Korea Passes Special Law on Cryptocurrency, What Will Change in the Future?

Mar 05, 2020 at 16:10 // News
Author
Coin Idol
How will the new Korean law influence the market?

As the Special Money Act passed the South Korean National Assembly's plenary session, the Enforcement Decree is in full force.

This raises a keen interest among blockchain and cryptocurrency industry and investors about what will change as a result of passing the special law. On March 5, the Act on Reporting and Use of Specific Financial Transactions (Special Fund Act) passed the plenary session.

As the bill passed through the Judicial Committee was expected to pass without difficulty, the law was passed without much disagreement at the plenary session. It is expected that there will be many changes in the industry as the special law, the first regulation law in the cryptocurrency industry, is passed.

Optimistic: Real Name Verification Account Opens… Negative Exchanges 'Eject'

The cryptocurrency industry has been pursuing the 'real name verification virtual account' since 2018. Since January 2018, except for four domestic exchanges (Cobit, Bithumb, Coinone, Upbit), exchanges have not been issued a real name verification virtual account. Even the upbeat is that the real name verification virtual account is limited to existing members, so new members cannot trade through the won.

In addition, all exchanges without a real name proof virtual account have been operated through the so-called 'honeycomb account'. If you operate an exchange through a honeycomb account on the borderline between legal and illegal, there is a possibility that it will be used for facilitating illegal activities especially money laundering because it is difficult to track a clear flow of funds. It is also vulnerable to voice phishing and is vulnerable to hacking. There are no special guidelines, and the exchanges are in trouble. It is not unrelated to the fact that there are a lot of bad exchanges and investors suffered.

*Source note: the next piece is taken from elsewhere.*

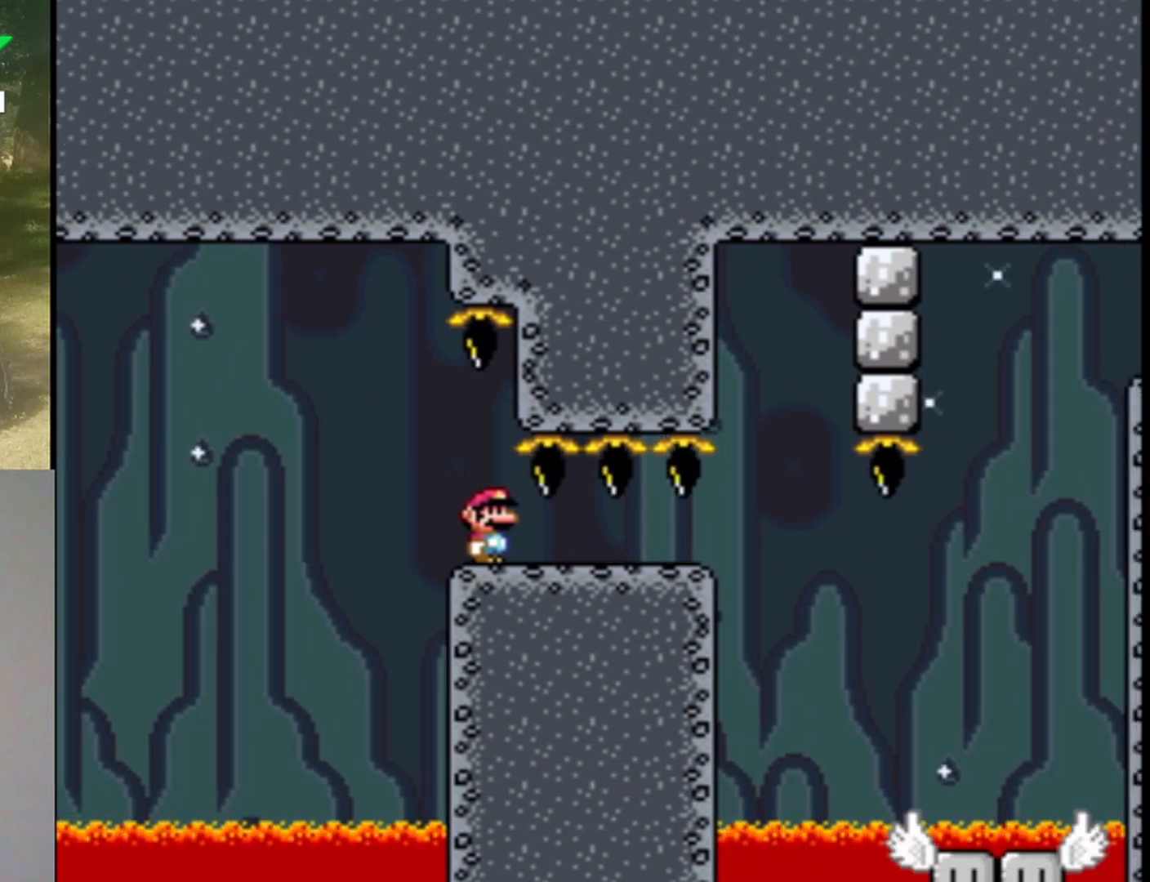
{"buttons": ["Y", "DPAD_RIGHT"], "events": []}
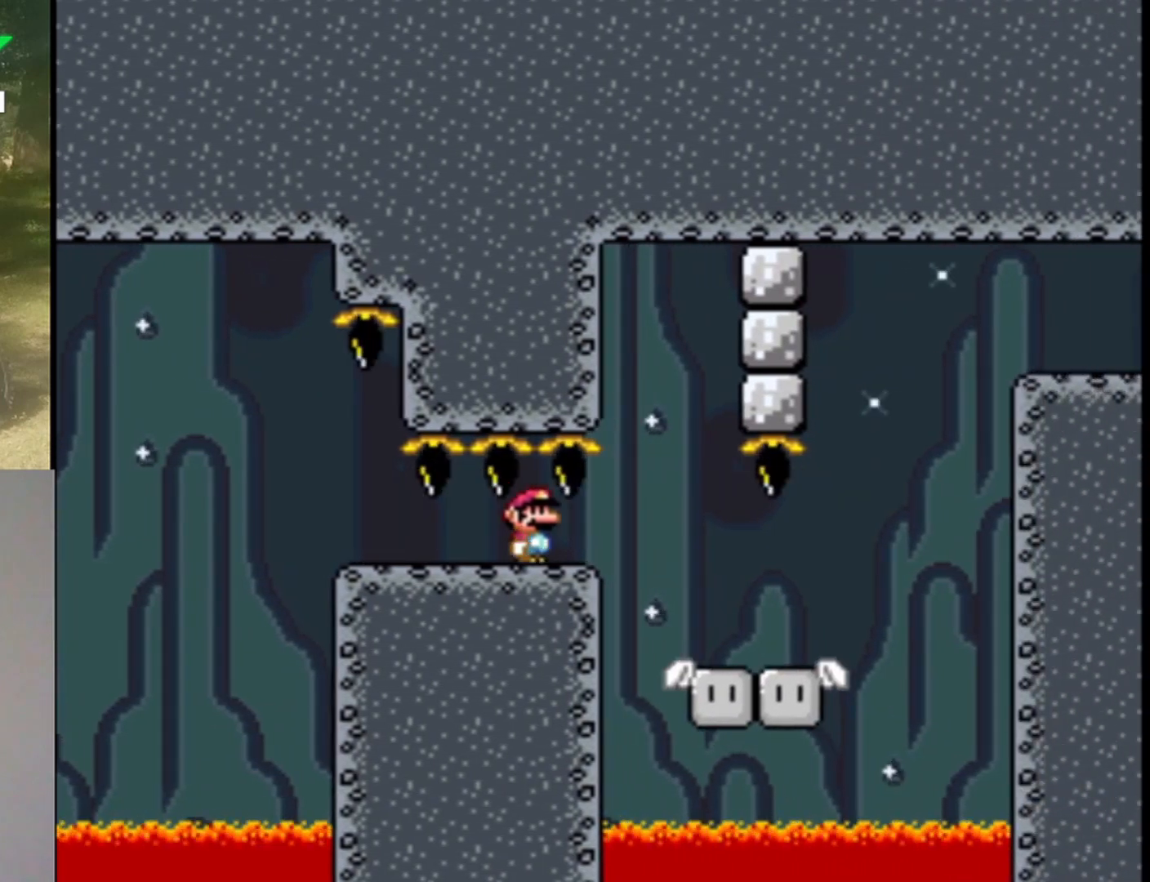
{"buttons": ["B", "Y", "DPAD_RIGHT"], "events": [[467, "B", "down"]]}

The Special Act includes the introduction of a 'report system' for cryptocurrency exchanges. The Special Money Act states that those who may be denied reporting are those who have not obtained the Information Security Management System Certification (ISMS), or those who do not conduct financial transactions through deposit and withdrawal accounts that can verify their real name. Upbeat will allow Upbeat to extend its real name verification account to new members, but all exchanges except the four major exchanges will be denied reporting and will be closed.

However, as a result of the agreement, the amendment to the Special Allowance Law was decided to loosen the requirement through the enforcement decree in the case of the real name proof virtual account with a six-month suspension for ISMS. The death penalty has been imposed on badly traded exchanges that operate without the minimum security device, ISMS, and do not meet the requirements for issuing real name virtual accounts.

This seems to be because the law has a big purpose in protecting investors. In fact, the damage to investors through bad trading and fraudulent exchanges is enormous.

The industry is looking forward to the next enactment. As virtual accounts are included in the tax amendment, issuance should mitigate the requirements for healthy exchanges to operate normally.

Cryptocurrency Taxation, Grounds Prepared

The special law is essential to the implementation of the FATF's recommendations issued in June last year. In order to evaluate the implementation of the recommendation this June, it was necessary to pass as soon as possible. In addition, the passage of the special allowance law will provide a basis for taxation of cryptocurrencies.

Recently, the government was reported to be reviewing the taxation policy on cryptocurrencies. In fact, a policy symposium for establishing a cryptocurrency taxation policy has been actively held, and the Ministry of Strategy and Finance's Income Tax Concession has been designated as the main department to oversee cryptocurrency taxation.

No tax on cryptocurrency has been charged. In the case of corporations, they were paying corporate taxes, but no tax was set when they made profits from cryptocurrency transactions. It may be because the tax policy was not set, but it was difficult to track the flow of funds because the cryptocurrency exchange and the operation are different.

The Special Money Act includes a proposal to implement the FATF's recommendations and provide accurate transaction details to prevent money laundering. As a result, it is possible to charge the exact tax generated by the transaction.

If the tax issue is resolved through the special tax law, it will also provide a framework for institutional financial assets to enter the cryptocurrency industry. It is necessary to establish a legal taxation system to be recognized as a financial asset.

The Industry's Largest Wind… Expansion of Clear Regulation for Blockchain

Most of all, the industry expects that various blockchain and cryptocurrency laws will be created through exceptional bonus laws. It is expected that more laws will be created in the related industries as the cryptocurrency industry is incorporated into the system through the special law.

The blockchain and distributed ledger technology (DLT) industry has continually asked the government to “not just release regulations, but create regulations to do business.'' In the absence of clear regulations, business uncertainty has only grown. The hardest thing about doing blockchain related business is that there are no regulations.